You might imagine how much of a challenge this work is for any opera house. If the Met did not produce a cast in the standards of a Gruberová/Araiza/Moll-team, it is only because singers like that do no exist these days. Before I am accused of ungenerosity, I hasten to explain that I am convinced that today’s is the best possible casting one could think of. In the case of Matthew Polenzani, I still wonder if he does not belong to the shortlist of great Belmontes. It is true that the frequentation of heavier roles has robbed a bit of the golden quality of his tenor, but he still sings it with impressive fluency and richness of tone. Probably only Wunderlich would offer such liquid warmth in this demanding role. What I’ve missed is precisely the way the legendary German tenor caressed his fioriture, while Polenzani sounds a bit as if he were really looking forward to the end of every fastidious melisma. Belmontes less gifted by nature – such as Kurt Streit or the late Deon van der Walt – finally pulled out more convincing results in those tricky moments. Maybe this unease explains the adoption of the simplified version of Wenn der Freuden.

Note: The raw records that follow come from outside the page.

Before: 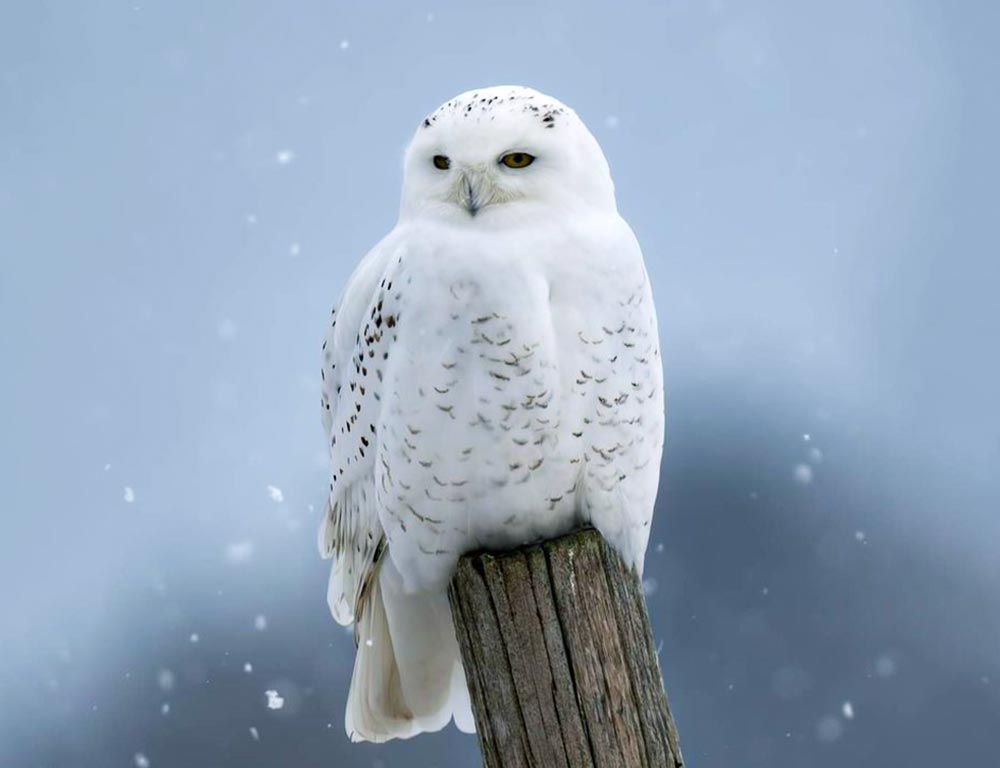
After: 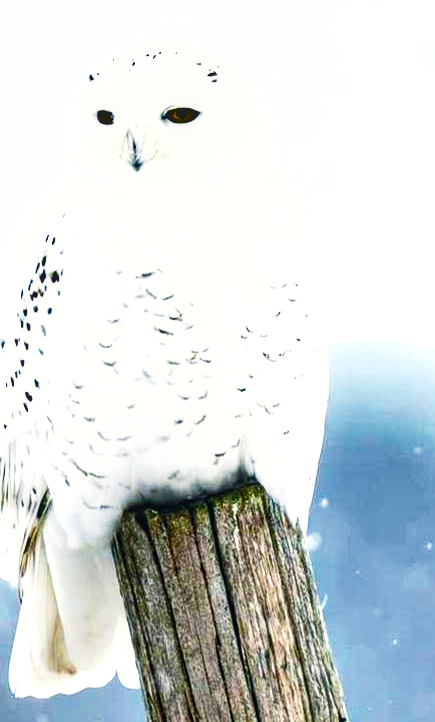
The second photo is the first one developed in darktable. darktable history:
color correction: highlights a* 0.248, highlights b* 2.67, shadows a* -0.946, shadows b* -4.56
exposure: exposure 1 EV, compensate highlight preservation false
base curve: curves: ch0 [(0, 0) (0.028, 0.03) (0.121, 0.232) (0.46, 0.748) (0.859, 0.968) (1, 1)], preserve colors none
crop: left 33.649%, top 5.985%, right 22.792%
color balance rgb: perceptual saturation grading › global saturation 19.75%, perceptual brilliance grading › highlights 16.385%, perceptual brilliance grading › mid-tones 6.684%, perceptual brilliance grading › shadows -14.658%, global vibrance 20%
local contrast: on, module defaults
shadows and highlights: shadows 43.56, white point adjustment -1.31, soften with gaussian
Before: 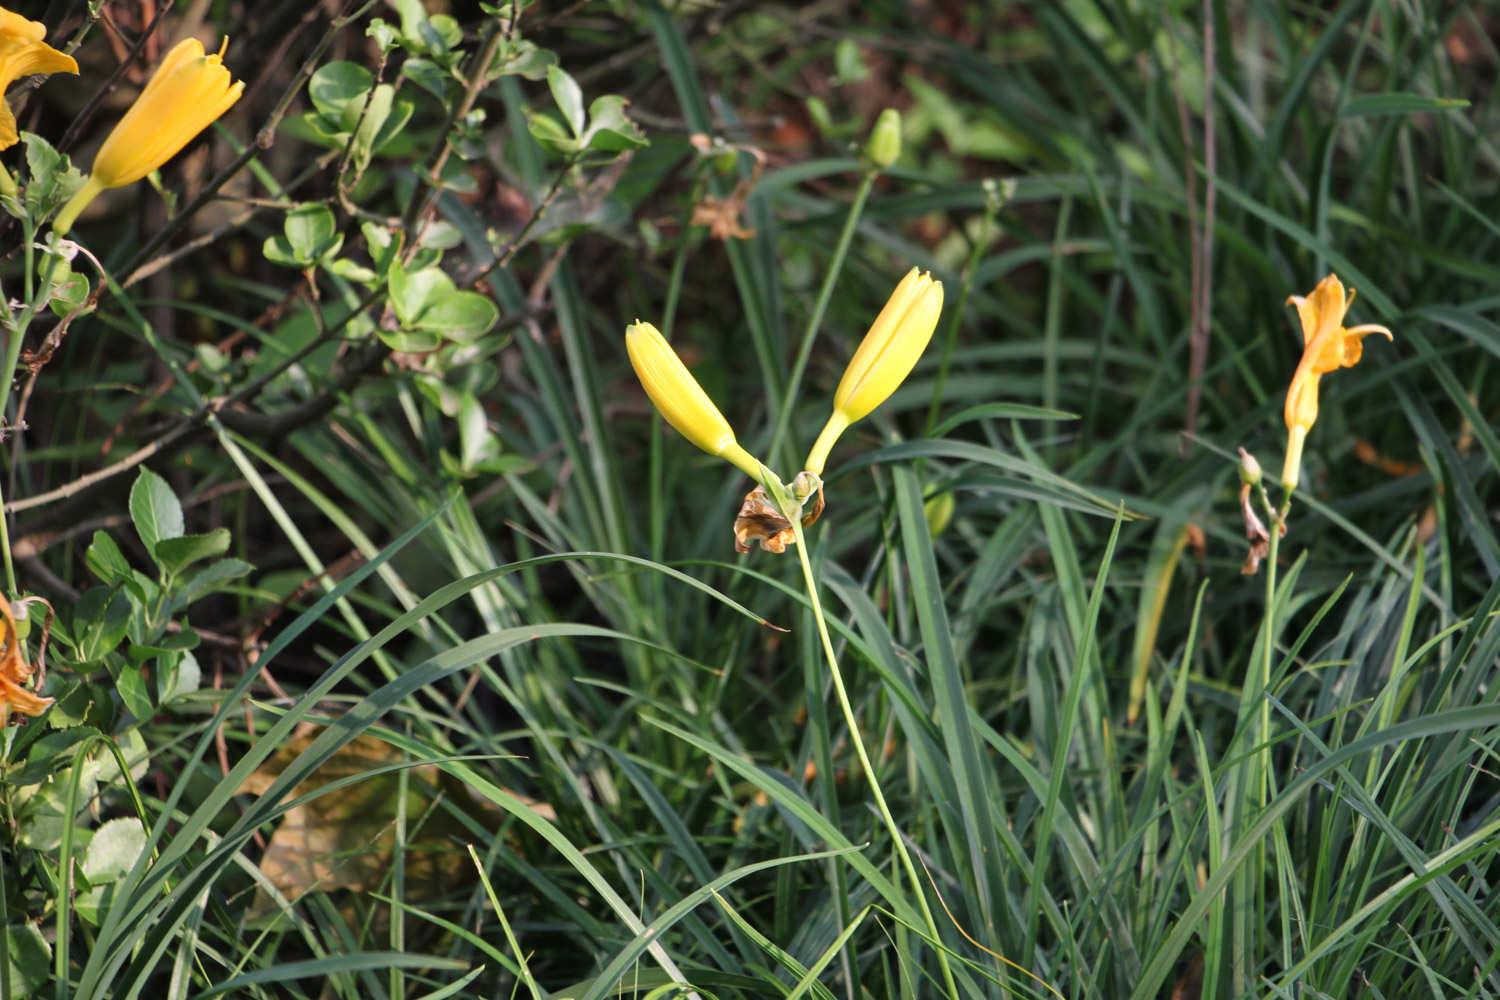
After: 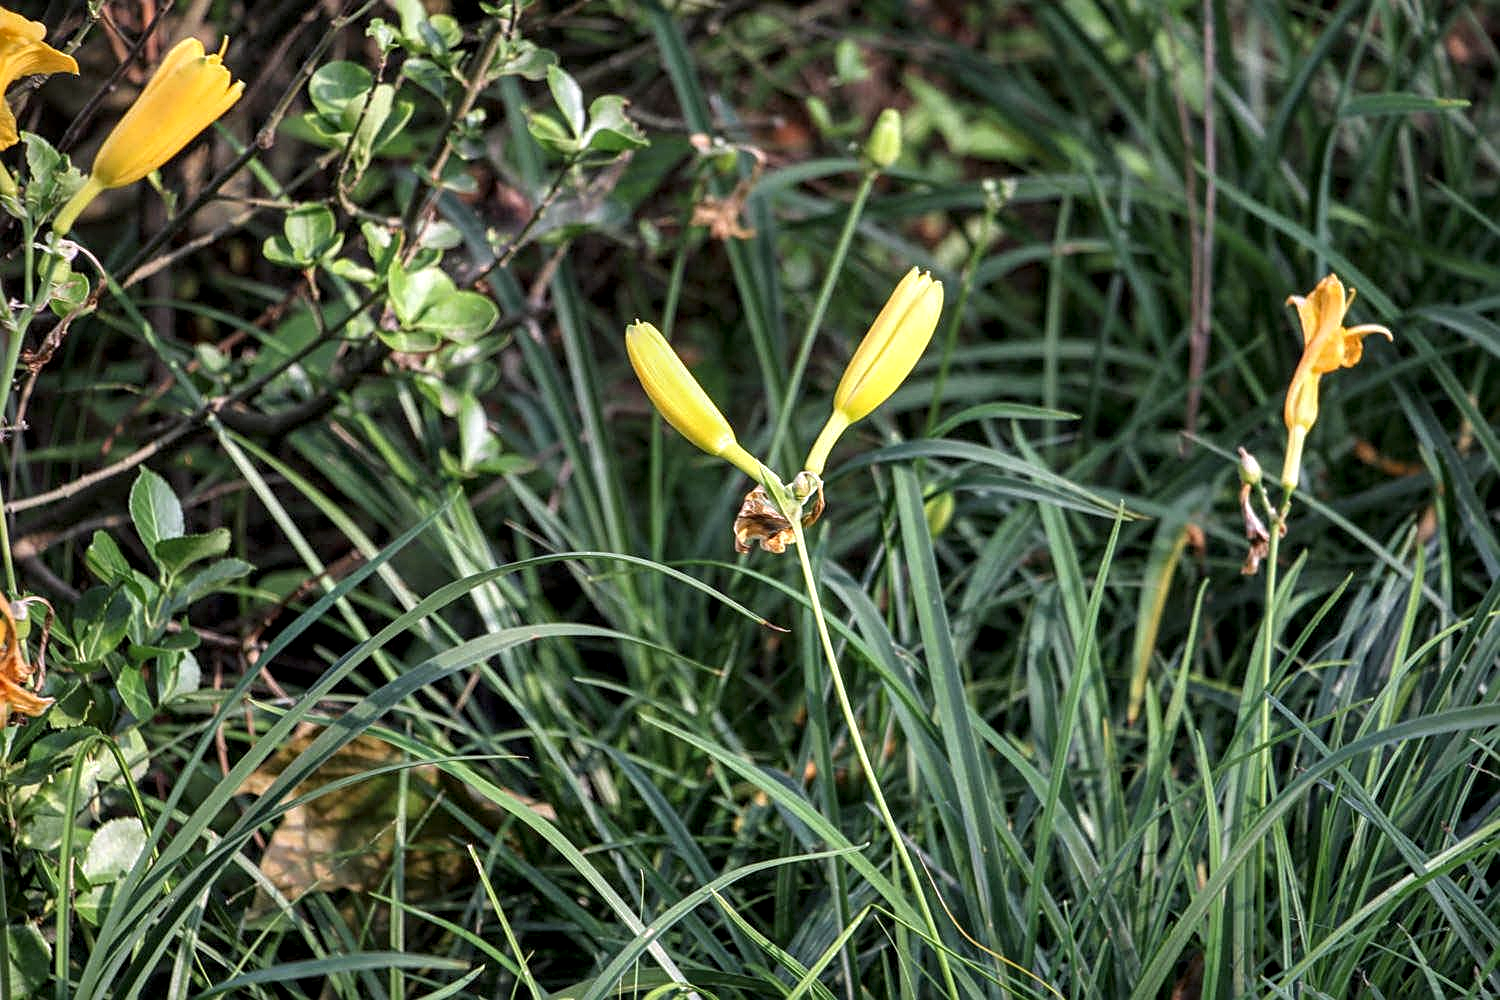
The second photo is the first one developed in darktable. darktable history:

Diana Damrau could be a great Konstanze – she does have a most spontaneous high register, impressively clean fioriture and some heft. More solid low notes would help, but that is a problem even some very great Konstanzes (such as Gruberová) had to deal with. However, what will always remain a liability in Mozartian repertoire (with the possible exception of the Queen of the Night, the role that made Damrau famous) is an impure, metallic, harsh quality in her vocal production that devoids it entirely of loveliness. I am dying to use the word “focus” (because I use it a lot), but that is exactly what her soprano wants. The lack of focus prevents her from producing clean trills, from piercing through ensembles when in her middle and low registers and finally and most seriously from offering truly consistent legato. I notice she is a very energetic person – and sometimes singers with such disposition tend to overkill a bit. In any case, I don’t wish to complain about her performance: Diana Damrau is an extraordinarily intelligent singer, who invests her lines and phrases with such dramatic understanding and meaning that one cannot help enjoying her work. Her ease with mezza voce is also a strong asset. The descending serpentine phrasing in the end of Traurigkeit has rarely been so expressively handled and the way she blended her voice with the strings in des Himmels Segen belohne dich (in Matern aller Arten) was spellbinding.

Kristinn Sigmundsson was an excellent Osmin. The extreme low notes were not his best moments (as with almost every bass in this role), but his dark firm tone, his flexibility, imagination and sheer charisma were more than compensation. I had only seen this Icelandic Bass in serious roles and did not know he had such a bent for comedy!

Aleksandra Kurzak has the right quicksilvery voice for Blondchen and did not seem fazed with the very high notes in Dürch Zärtlichkeit. On the other hand, the voice lacks some substance and Welche Wonne, Welche Lust was a bit brittle. I felt somewhat sorry for Steve Davislim. He does not seem to be a very playful fellow and did seem a bit annoyed with having to play the ebullient Pedrillo. That did not prevent him from offering a firm-toned Frisch zum Kampfe, though.

It must sound surprising, however, that the shining feature of today’s performance was David Roberton’s masterly conducting. Rarely have I seen the Metropolitan Opera Orchestra so adept in Mozart style as today – the strings were entirely at ease with the rapid passagework, the level of clarity was admirable, not to mention the sense of animation so important in this score. Robertson offered vigorous, crystalline and dramatic alert conducting – the overture itself was exemplary in the way it filled the “Turkish” and “European” themes with the sense of storytelling.

If I am not mistaken, John Dexter’s is the Met’s old production from 1979. It still looks well in its Henri Rousseau-like portrayal of a cardboard Turkey. Some costumes look a bit 70’s-bound and the stage direction is only fair, if unobtrusive. I have to confess a more positive Selim than Matthias von Stegmann would be helpful. His portrayal is so devoid of menace and passion that it makes difficult to understand why Konstanze would fear or respect him at all.